_Extracto de página:_

De consultismos y normismos (Cap.6 de 'Entre el camello...).- Epi
Fecha Wednesday, 11 August 2004
Tema 010. Testimonios



6. De consultismos y normismos

(Cap.6 de 'Entre el camello y el león')
Enviado por Epi el 11-08-2004


Pero, sin duda, la prenda más incómoda, el plato más indigesto, era rendir el propio juicio. No es que a mis veinte años yo tuviese juicio propio, pero ya hacía mis pinitos. Yo había dejado de ser el adscrito adolescente que a todo decía sí, buana. Ahora había que convencerme. Ahora era yo un hombretoncete con todas sus cositas y el escozor de la juventud me hacía rebelde.

Por ejemplo, me jorobaba que tantas novelas actuales fuesen inadecuadas para mi carácter sentimental Y esto de que me censuraran las cartas sólo lo llevé bien cuando era adscrito, porque recibía pocas, pero cuando me fui al centro de estudios, mis amigos me escribían bastantes cartas y cuando me las encontraba censuradas, sentía que los hilos que me unían a ellos los recortaba mi subdirector en vez de reforzarlos. En cierta ocasión le pregunté por carta a un amigo mío cristiano de base qué opinaba del Opus Dei. Era una pregunta retórica. Yo ya sabía lo que opinaba, pero me gustaba y me gusta discutir de todo. Este chico, con toda su buena voluntad, me envió una carta donde, advirtiéndome, me escribía con letras muy grandes y apremiantes algo así como: ¡POR FAVOR! LEE EL FOLLETO QUE TE ADJUNTO. ME LO HA PASADO UN CURA AMIGO MÍO. El folleto no estaba en el sobre. El subdirector de mi grupo, de conocerme un poco mejor, habría comprendido que leer el folleto antiopusino habría sido para mí un aliciente para refutarlo y si él lo hubiese leído conmigo, hasta podríamos habernos reído juntos. Pero como las cosas no fueron así, acabé pensando que yo era un soberbio por desear leerlo y que mi amigo iba por muy mal camino por no apreciar ese miembro robusto y bello de la Iglesia que era la Obra y por simpatizar con la teología de la liberación y no dar importancia ni al sexto ni al noveno mandamiento. Lo que son las cosas: yo me he apartado de la fe y este amigo mío ahora es cura.

Sin embargo, mi subdirector, no sé si porque no las leyó o no las entendió, me pasaba completas las cartas de un antiguo compañero del instituto que, quizá para escandalizarme o espabilarme, me contaba sus dudas sexuales y su visión pornosófica de la vida. Todavía recuerdo el contenido de aquellas cartas por lo mucho que entonces me impresionaron. Lógico, era de las pocas cosas sin censurar que leí por entonces. Ese es el riesgo de sobreproteger al nume de los peligros exteriores: que al menor descuido del jefe, el peligro le ataca más que a nadie. Tanto cuidado para que uno no se pervierta y así persevere, en mí produjo el efecto contrario.

_Consigna del ejercicio:_ En el testimonio sobre consultismos y normismos, ¿por qué quien narra todavía recuerda lo que le contaba en sus cartas su antiguo compañero del instituto? Explícalo en una a tres oraciones.

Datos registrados

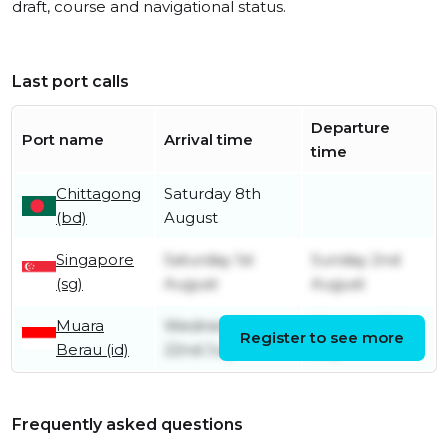
draft, course and navigational status.
Last port calls
Departure
Port name
Arrival time
time
Chittagong
Saturday 8th
(bd)
August
Singapore
Saturday 1st
Sunday 2nd
(sg)
August
August
Muara
Wednesday
Monday 27th
Register to see more
Berau (id)
22nd July
July
Frequently asked questions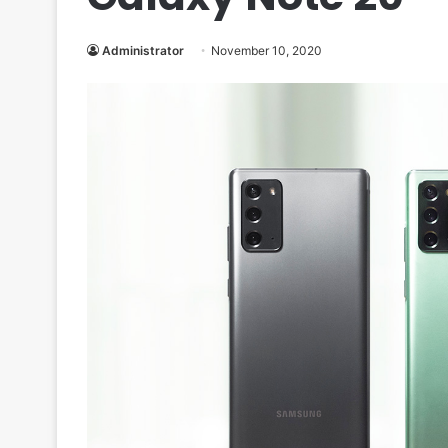
Administrator
November 10, 2020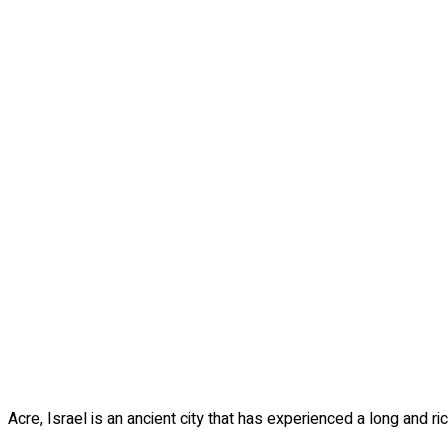
Acre, Israel is an ancient city that has experienced a long and ri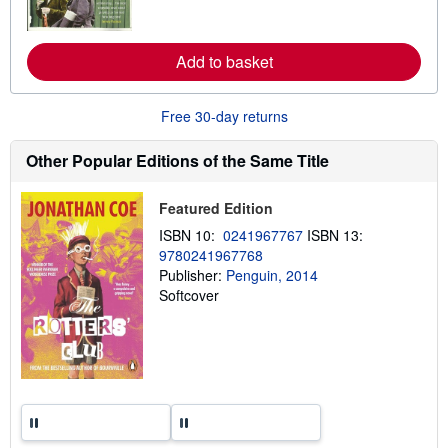
o
r
e
a
Add to basket
b
o
u
Free 30-day returns
t
s
h
Other Popular Editions of the Same Title
i
p
p
Featured Edition
i
n
ISBN 10:
0241967767
ISBN 13:
g
r
9780241967768
a
Publisher:
Penguin, 2014
t
Softcover
e
s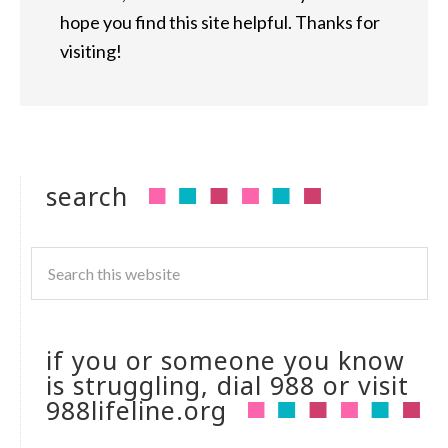
hope you find this site helpful. Thanks for
visiting!
search
if you or someone you know
is struggling, dial 988 or visit
988lifeline.org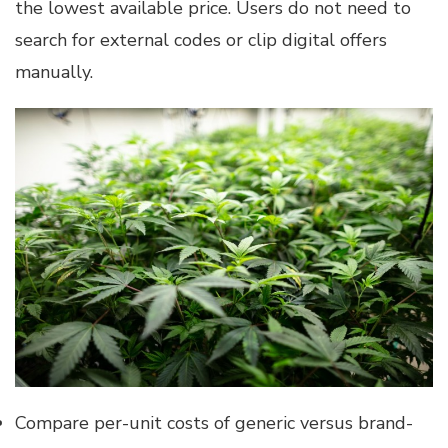
the lowest available price. Users do not need to
search for external codes or clip digital offers
manually.
Compare per-unit costs of generic versus brand-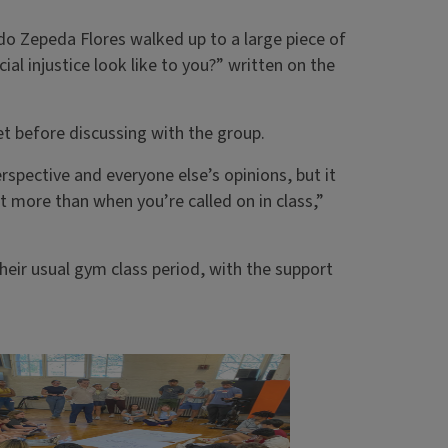
ldo Zepeda Flores walked up to a large piece of
al injustice look like to you?” written on the
t before discussing with the group.
rspective and everyone else’s opinions, but it
ot more than when you’re called on in class,”
heir usual gym class period, with the support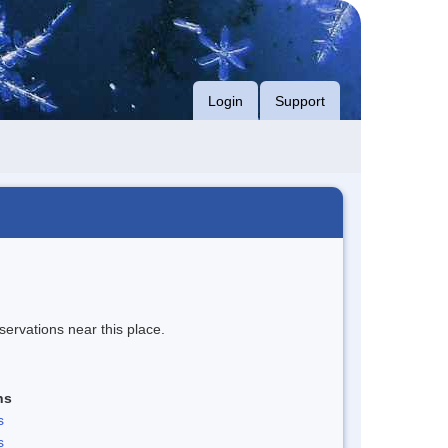
Login
Support
servations near this place.
ns
s
s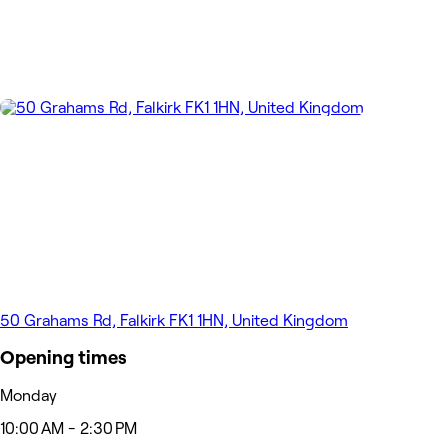
50 Grahams Rd, Falkirk FK1 1HN, United Kingdom
Opening times
Monday
10:00 AM - 2:30 PM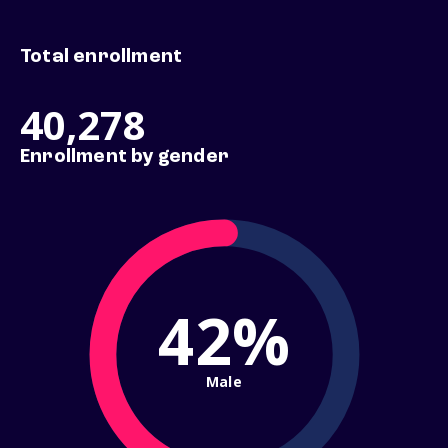
Total enrollment
40,278
Enrollment by gender
42%
Male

_Respuesta del ejercicio:_ Porque aquellas cartas le impresionaron mucho en su momento. Además, eran de las pocas cosas sin censurar que leyó por entonces, ya que el subdirector se las pasaba completas.